_DIRECTIONS_:
Within this material, how many lines have the string "time" in them? The answer is a number, with nothing added.

_EXCERPTED DATA_:
◇ ◇ ◇ ◇ ◇
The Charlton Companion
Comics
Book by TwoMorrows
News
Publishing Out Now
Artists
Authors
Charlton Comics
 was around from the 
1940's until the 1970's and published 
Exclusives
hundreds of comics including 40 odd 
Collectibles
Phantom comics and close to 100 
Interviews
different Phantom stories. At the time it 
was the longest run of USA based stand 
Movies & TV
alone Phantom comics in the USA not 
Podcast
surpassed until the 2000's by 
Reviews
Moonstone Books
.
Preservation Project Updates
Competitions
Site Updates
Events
◇ ◇ ◇ ◇ ◇
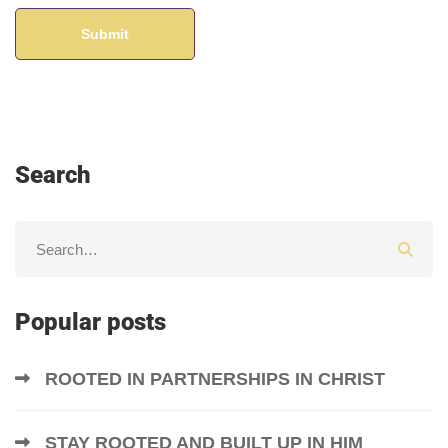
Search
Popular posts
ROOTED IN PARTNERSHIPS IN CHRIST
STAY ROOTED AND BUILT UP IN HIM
◇ ◇ ◇ ◇ ◇
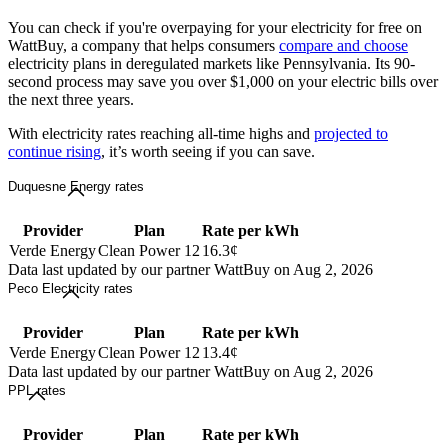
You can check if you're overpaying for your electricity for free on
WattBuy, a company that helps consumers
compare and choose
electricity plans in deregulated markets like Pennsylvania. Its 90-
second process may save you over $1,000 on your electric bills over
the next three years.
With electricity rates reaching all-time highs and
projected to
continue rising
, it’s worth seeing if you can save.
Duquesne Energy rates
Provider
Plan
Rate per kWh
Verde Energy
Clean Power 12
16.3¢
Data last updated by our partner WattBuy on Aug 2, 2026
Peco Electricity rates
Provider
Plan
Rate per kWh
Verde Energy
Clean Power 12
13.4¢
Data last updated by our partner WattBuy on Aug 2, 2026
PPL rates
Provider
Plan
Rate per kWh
◇ ◇ ◇ ◇ ◇
_RESPONSE BELOW_:
2